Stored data
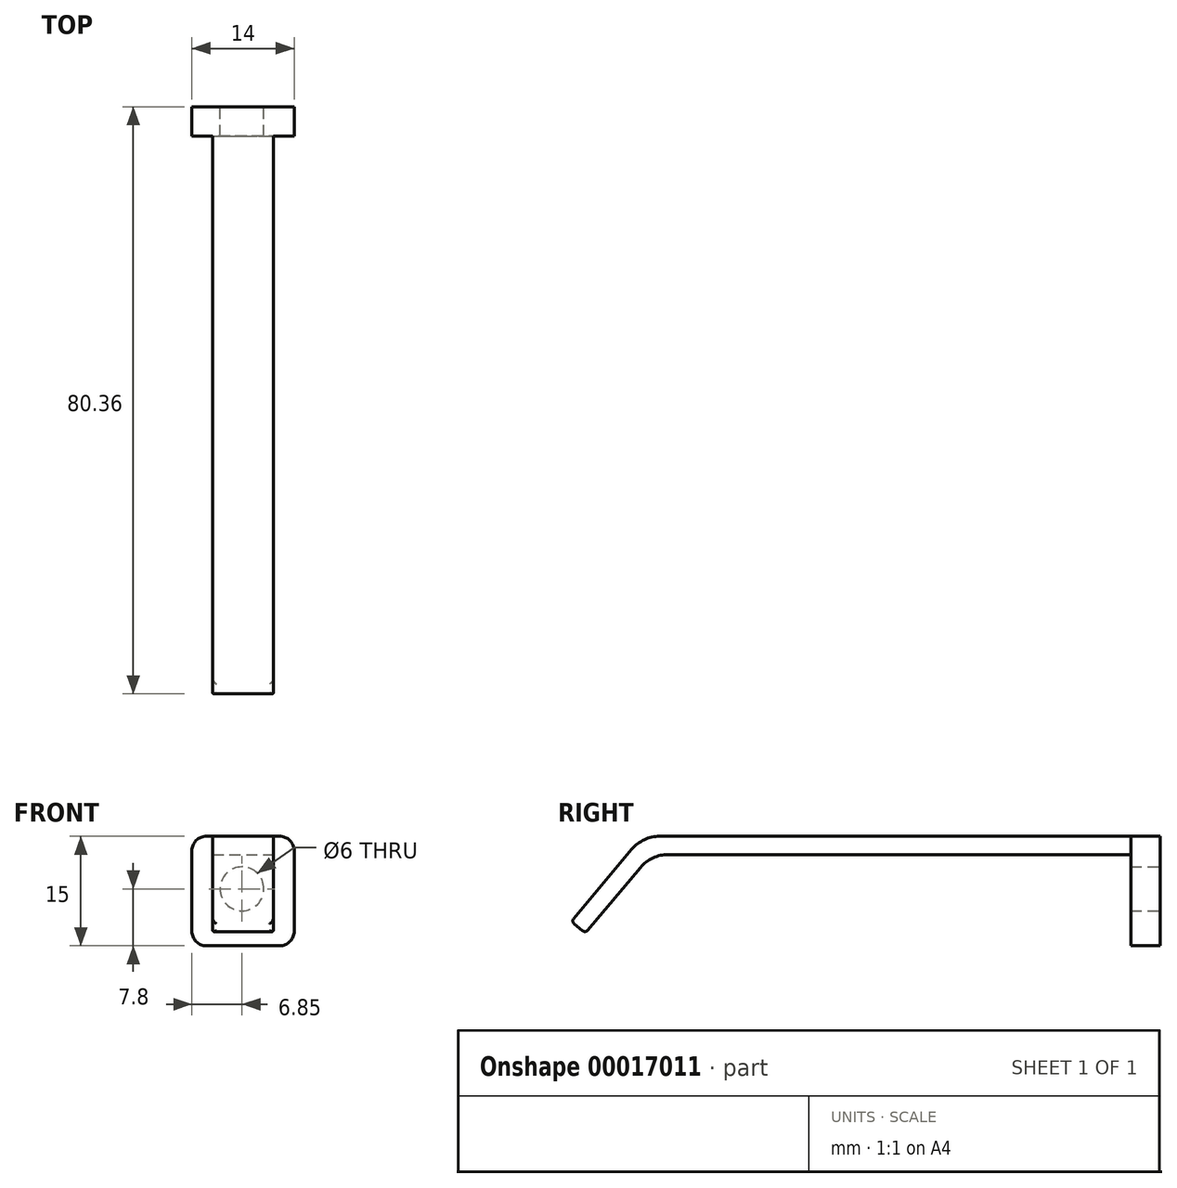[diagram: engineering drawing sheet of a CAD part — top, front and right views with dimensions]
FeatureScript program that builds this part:
annotation { "Feature Type Name" : "Feature", "Feature Type Description" : "" }
export const myFeature = defineFeature(function(context is Context, id is Id, definition is map)
    precondition{}
    {
        {
            var Q0;
            Q0=qCreatedBy(makeId("Front.planeOp"),FACE);
            var sketch = newSketch(context, id + "F0", { "sketchPlane" : qUnion([Q0])});
            skLineSegment(sketch, "E0.bottom", {"start": v(-8.3, 0) * mm, "end": v(0, 0) * mm});
            skLineSegment(sketch, "E0.top", {"start": v(-8.3, 2.5) * mm, "end": v(0, 2.5) * mm});
            skLineSegment(sketch, "E0.left", {"start": v(-8.3, 0) * mm, "end": v(-8.3, 2.5) * mm});
            skLineSegment(sketch, "E0.right", {"start": v(0, 0) * mm, "end": v(0, 2.5) * mm});
            skSolve(sketch);
        }
        {
            var Q0;
            Q0=makeQuery(id+"F0.imprint","IMPRINT",FACE,{"disambiguationData":[TD([[makeQuery(id+"F0.imprint","IMPRINT",EDGE,{"derivedFrom":sQuery(id+"F0.wireOp",EDGE,"E0.bottom")}),1.0]])]});
            extrude(context, id + "F1", {"entities" : qUnion([Q0]), "depth" : 66.8 * mm});
        }
        {
            var Q0;
            Q0=makeQuery(id+"F1.opExtrude","CAP_FACE",FACE,{"disambiguationData":[OSD([sQuery(id+"F0.wireOp",EDGE,"E0.bottom"),sQuery(id+"F0.wireOp",EDGE,"E0.top"),sQuery(id+"F0.wireOp",EDGE,"E0.left"),sQuery(id+"F0.wireOp",EDGE,"E0.right")])],"isStart":true});
            var sketch = newSketch(context, id + "F2", { "sketchPlane" : qUnion([Q0])});
            skLineSegment(sketch, "E1.bottom", {"start": v(-2.85, 2.5) * mm, "end": v(11.15, 2.5) * mm});
            skLineSegment(sketch, "E1.top", {"start": v(-2.85, -12.5) * mm, "end": v(11.15, -12.5) * mm});
            skLineSegment(sketch, "E1.left", {"start": v(-2.85, 2.5) * mm, "end": v(-2.85, -12.5) * mm});
            skLineSegment(sketch, "E1.right", {"start": v(11.15, 2.5) * mm, "end": v(11.15, -12.5) * mm});
            skSolve(sketch);
        }
        {
            var Q0;
            Q0=makeQuery(id+"F2.imprint","IMPRINT",FACE,{"disambiguationData":[TD([[makeQuery(id+"F2.imprint","IMPRINT",EDGE,{"derivedFrom":sQuery(id+"F2.wireOp",EDGE,"E1.top")}),1.0]])]});
            var Q1;
            Q1=makeQuery(id+"F2.imprint","IMPRINT",FACE,{"disambiguationData":[TD([[makeQuery(id+"F2.imprint","IMPRINT",EDGE,{"derivedFrom":makeQuery(id+"F1.opExtrude","CAP_EDGE",EDGE,{"disambiguationData":[OSD([sQuery(id+"F0.wireOp",EDGE,"E0.bottom")])],"isStart":true})}),-1.0]])]});
            extrude(context, id + "F3", {"entities" : qUnion([Q0, Q1]), "operationType" : NewBodyOperationType.ADD, "depth" : 4 * mm});
        }
        {
            var Q0;
            Q0=makeQuery(id+"F3.opExtrude","SWEPT_EDGE",EDGE,{"disambiguationData":[OSD([sQuery(id+"F2.wireOp",EDGE,"E1.bottom"),sQuery(id+"F2.wireOp",EDGE,"E1.left")])]});
            var Q1;
            Q1=makeQuery(id+"F3.opExtrude","SWEPT_EDGE",EDGE,{"disambiguationData":[OSD([sQuery(id+"F2.wireOp",EDGE,"E1.bottom"),sQuery(id+"F2.wireOp",EDGE,"E1.right")])]});
            var Q2;
            Q2=makeQuery(id+"F3.opExtrude","SWEPT_EDGE",EDGE,{"disambiguationData":[OSD([sQuery(id+"F2.wireOp",EDGE,"E1.top"),sQuery(id+"F2.wireOp",EDGE,"E1.right")])]});
            var Q3;
            Q3=makeQuery(id+"F3.opExtrude","SWEPT_EDGE",EDGE,{"disambiguationData":[OSD([sQuery(id+"F2.wireOp",EDGE,"E1.top"),sQuery(id+"F2.wireOp",EDGE,"E1.left")])]});
            fillet(context, id + "F4", {"entities" : qUnion([Q0, Q1, Q2, Q3]), "radius" : 2 * mm, "tangentPropagation" : true, "allowEdgeOverflow" : false});
        }
        {
            var Q0;
            Q0=makeQuery(id+"F1.opExtrude","SWEPT_FACE",FACE,{"disambiguationData":[OSD([sQuery(id+"F0.wireOp",EDGE,"E0.left")])]});
            var sketch = newSketch(context, id + "F5", { "sketchPlane" : qUnion([Q0])});
            skLineSegment(sketch, "E2", {"start": v(66.8, 2.5) * mm, "end": v(76.56, -9.14) * mm});
            skLineSegment(sketch, "E3", {"start": v(76.56, -9.14) * mm, "end": v(74.65, -10.75) * mm});
            skLineSegment(sketch, "E4", {"start": v(74.65, -10.75) * mm, "end": v(64.87, 0.9) * mm});
            skLineSegment(sketch, "E5", {"start": v(64.87, 0.9) * mm, "end": v(66.8, 2.5) * mm});
            skSolve(sketch);
        }
        {
            var Q0;
            Q0 = qSketchRegion(id + "F5", true);
            extrude(context, id + "F6", {"entities" : qUnion([Q0]), "operationType" : NewBodyOperationType.ADD, "oppositeDirection" : true, "depth" : 8.3 * mm});
        }
        {
            var Q0;
            {var subQ0=sQuery(id+"F0.wireOp",EDGE,"E0.top");Q0=makeQuery(id+"F6.boolean.opBoolean","MERGE",EDGE,{"derivedFrom":[makeQuery(id+"F1.opExtrude","CAP_EDGE",EDGE,{"disambiguationData":[OSD([subQ0])],"isStart":false}),makeQuery(id+"F6.opExtrude","SWEPT_EDGE",EDGE,{"disambiguationData":[OSD([subQ0,sQuery(id+"F0.wireOp",EDGE,"E0.left"),sQuery(id+"F5.wireOp",EDGE,"E2"),sQuery(id+"F5.wireOp",EDGE,"E5")])]})]});}
            fillet(context, id + "F7", {"entities" : qUnion([Q0]), "radius" : 5 * mm, "tangentPropagation" : true, "allowEdgeOverflow" : false});
        }
        {
            var Q0;
            Q0=makeQuery(id+"F6.boolean.opBoolean","INTERSECT",EDGE,{"derivedFrom":[makeQuery(id+"F1.opExtrude","SWEPT_FACE",FACE,{"disambiguationData":[OSD([sQuery(id+"F0.wireOp",EDGE,"E0.bottom")])]}),makeQuery(id+"F6.opExtrude","SWEPT_FACE",FACE,{"disambiguationData":[OSD([sQuery(id+"F5.wireOp",EDGE,"E4")])]})]});
            fillet(context, id + "F8", {"entities" : qUnion([Q0]), "radius" : 5 * mm, "tangentPropagation" : true, "allowEdgeOverflow" : false});
        }
        {
            var Q0;
            Q0=makeQuery(id+"F6.opExtrude","CAP_EDGE",EDGE,{"disambiguationData":[OSD([sQuery(id+"F5.wireOp",EDGE,"E3")])],"isStart":true});
            var Q1;
            Q1=makeQuery(id+"F6.opExtrude","CAP_EDGE",EDGE,{"disambiguationData":[OSD([sQuery(id+"F5.wireOp",EDGE,"E3")])],"isStart":false});
            var Q2;
            Q2=makeQuery(id+"F6.opExtrude","SWEPT_EDGE",EDGE,{"disambiguationData":[OSD([sQuery(id+"F5.wireOp",EDGE,"E2"),sQuery(id+"F5.wireOp",EDGE,"E3")])]});
            var Q3;
            Q3=makeQuery(id+"F6.opExtrude","SWEPT_EDGE",EDGE,{"disambiguationData":[OSD([sQuery(id+"F5.wireOp",EDGE,"E3"),sQuery(id+"F5.wireOp",EDGE,"E4")])]});
            fillet(context, id + "F9", {"entities" : qUnion([Q0, Q1, Q2, Q3]), "radius" : 0.5 * mm, "tangentPropagation" : true, "allowEdgeOverflow" : false});
        }
        {
            var Q0;
            Q0=makeQuery(id+"F3.opExtrude","CAP_FACE",FACE,{"disambiguationData":[OSD([sQuery(id+"F2.wireOp",EDGE,"E1.bottom"),sQuery(id+"F2.wireOp",EDGE,"E1.top"),sQuery(id+"F2.wireOp",EDGE,"E1.left"),sQuery(id+"F2.wireOp",EDGE,"E1.right")])],"isStart":false});
            var sketch = newSketch(context, id + "F10", { "sketchPlane" : qUnion([Q0])});
            skCircle(sketch, "E6", {"center": v(4.3, -4.7) * mm, "radius": 3 * mm});
            skSolve(sketch);
        }
        {
            var Q0;
            Q0 = qSketchRegion(id + "F10", true);
            extrude(context, id + "F11", {"entities" : qUnion([Q0]), "operationType" : NewBodyOperationType.REMOVE, "oppositeDirection" : true, "depth" : 25 * mm});
        }
    });
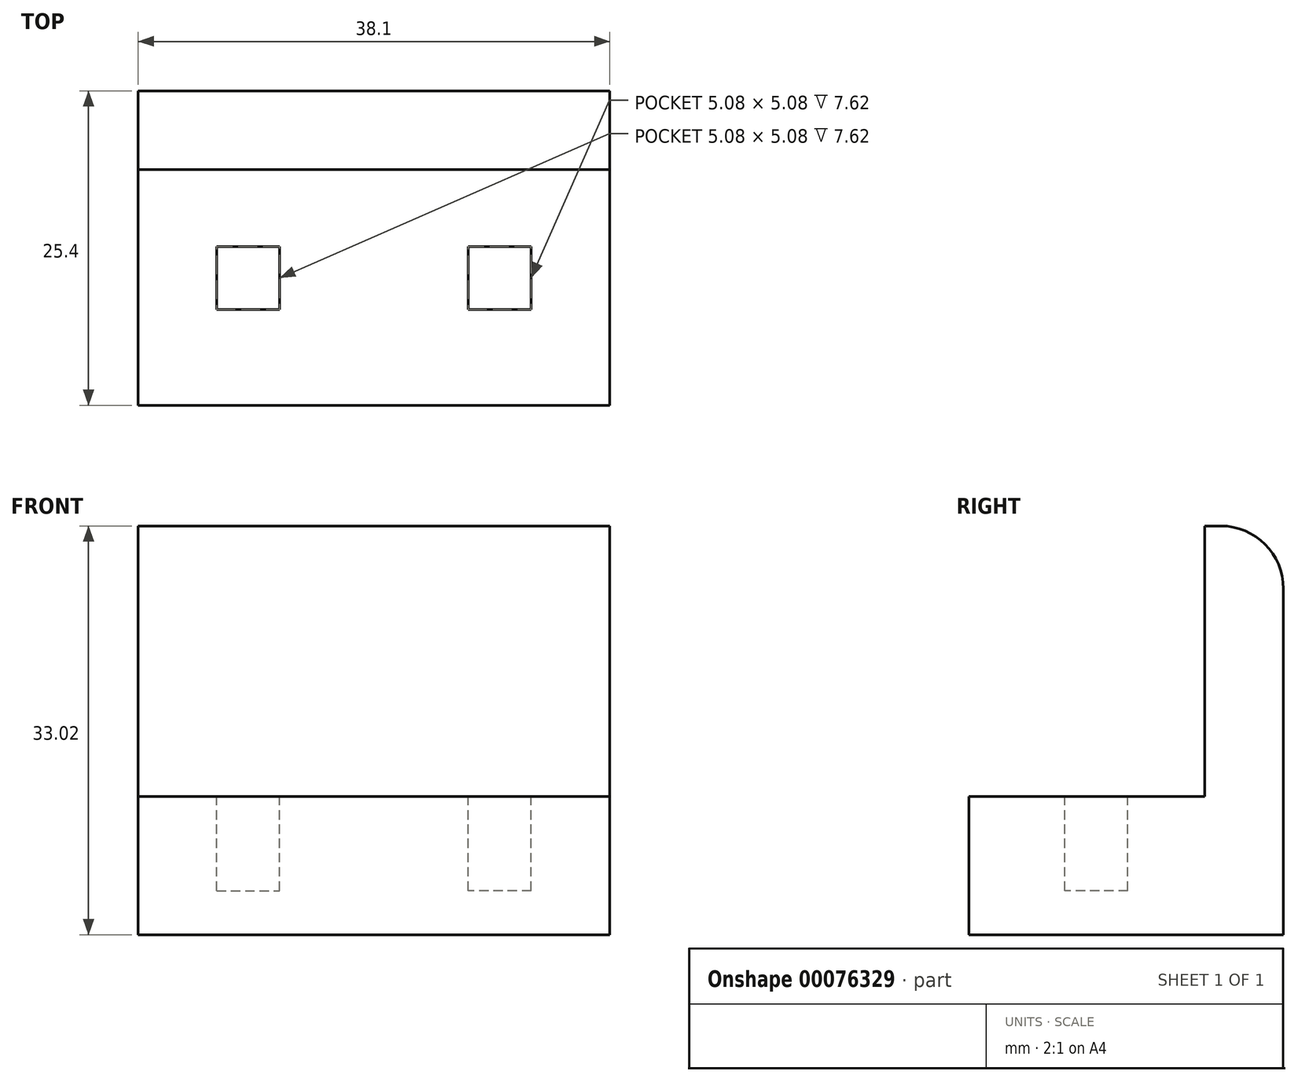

### Your goal
Can you reproduce the rows above word for word, everything from the very start down to and including the line that contains "export const myFeature", leaving out the pictures?

### Answer to the task
[diagram: engineering drawing sheet of a CAD part — top, front and right views with dimensions]
FeatureScript program that builds this part:
annotation { "Feature Type Name" : "Feature", "Feature Type Description" : "" }
export const myFeature = defineFeature(function(context is Context, id is Id, definition is map)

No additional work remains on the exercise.